Maggie Crane at KMOV News 4 reports:
The Madison County State’s Attorney says the searches will be used in major crimes but that police can also search your phone if you’re arrested.
Cell phone texts and photos don’t die, they hide. Even a factory reset doesn’t mean the data disappears forever. But it has slowed down justice, until now.
“When you’re talking even a month delay, you can lose critical time in investigations,” Madison County State’s Attorney Tom Gibbons said. “What this does is cuts that out.”
It’s called Cellebrite. It’s a brand new tool for police to pull out any information accused criminals might have hiding in their phones. Gibbons says it’s crucial when a child is in danger or police come across a drug overdose. These days, he says a lot of the critical information lives on cell phones.
“In the time that is most critical—immediately after that happens—law enforcement needs to be able to track down where those drugs came from and find out how we get back to the dealer to try to hold that person accountable,” Gibbons said.
Instead of waiting sometimes months for the state crime lab to extract the information, Cellebrite allows police to do it immediately, right at the scene of a crime. And it doesn’t cost you a dime.
It’s the bad guys who are paying for it. Money seized and forfeited from crimes is buying the new technology for all of Madison County law enforcement. So far, the Madison County Sheriff’s Department and the Alton Police Department have Cellebrites.
Asset forfeiture is the process by which law enforcement agencies can take possession of property suspected of being tied to illegal activity. Under these laws, the property itself is presumed to be guilty of criminal activity. Once the property has been seized, it’s up to the owner to prove he obtained the property legitimately.
In about 80 percent of civil asset forfeiture cases, the property owner is never charged with a crime. And in Illinois — like many states — the law enforcement agency that makes the seizure gets to keep the cash or the proceeds of the forfeiture auction (in Illinois, the prosecutor’s office gets 10-12 percent).
Critics say civil asset forfeiture is rife with poor incentives, and violates the Fifth Amendment’s protection against seizure of property without due process of law. Police can seize a car, cash, even a home on the flimsiest of evidence.
Madison County, Ill., where Huff was pulled over, is bisected by I-70 just outside of St. Louis. Interstates are a particularly rich ground for forfeiture. Law enforcement officials say that’s because interstates are ideal for drug running.
Critics say it’s because police can target out-of-state drivers, who are more likely than local residents to accept a police officer’s baseless accusations and turn over their property, rather than refuse and face arrest, multiple returns to the state for court dates and thousands of dollars in legal expenses. Sometimes winning the property back can exceed the actual value of the property.
A modern cell phone is in one aspect a diary writ large. Even when used primarily for business it is quite likely to contain, or provide ready access to, a vast body of personal data. The potential invasion of privacy in a search of a cell phone is greater than in a search of a “container” in a conventional sense even when the conventional container is a purse that contains an address book (itself a container) and photos. Judges are becoming aware that a computer (and remember that a modern cell phone is a computer) is not just another purse or address book. USA v. Abel Flores-Lopez, No. 10-3803 (7th Cir., Feb. 2, 2012)

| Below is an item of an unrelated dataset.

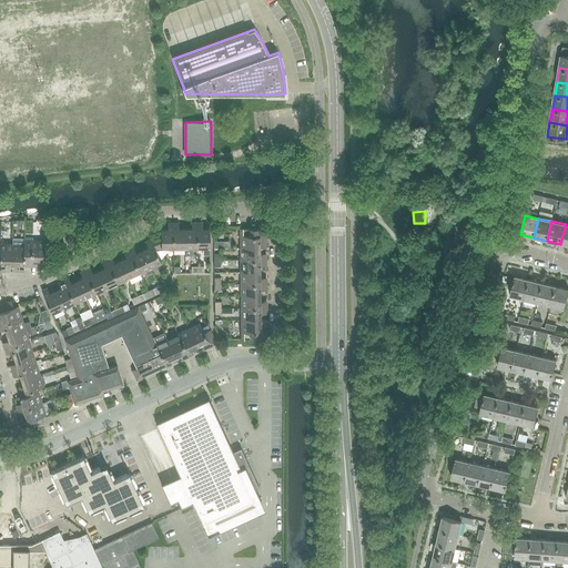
[(161,229),(161,234),(151,239),(156,250),(161,247),(174,247),(173,222),(168,222),(168,229),(161,229)]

The Institute for Justice grades Illinois’s forfeiture law a D, noting:
Illinois has burdensome civil forfeiture laws for property owners, and these laws provide the bulk of forfeiture proceeds to law enforcement. The state need only show probable cause to forfeit your property. If you believe your property has been wrongly seized, you bear the burden of proving your innocence.
Moreover, law enforcement keeps 90 percent the proceeds for any sales of seized property, which creates a strong incentive for law enforcement to police for profit. Despite these broad laws, there is no requirement in Illinois that law enforcement account for forfeited currency and property, so we know little about its use under state law. We do know law enforcement in Illinois takes great advantage of federal equitable sharing, receiving back nearly $88 million from 2000 to 2008.
Constitutional scholar Ilya Somin provides further warning:
In other words, DAFPA authorizes the government to take away the valuable property of completely innocent people for over six months at a time, without giving the owner any opportunity to contest the seizure whatsoever. The 187 day time limit applies to any personal property worth less than $20,000, which includes most cars. And, even after an asset forfeiture action is filed, many more months might pass before any court actually hears the case. In this case, the three cars were held by the police for over a year.
Laws like DAFPA pose a serious danger to the property rights of innocent people caught up in the War on Drugs. In many jurisdictions, police departments are allowed to auction off property seized in drug investigations and keep the profits, giving them a clear incentive to seize cars first and ask questions later. Moreover, many of the people whose cars are seized are poor or minorities. They often lack the political power necessary to persuade police to release their property without judicial intervention.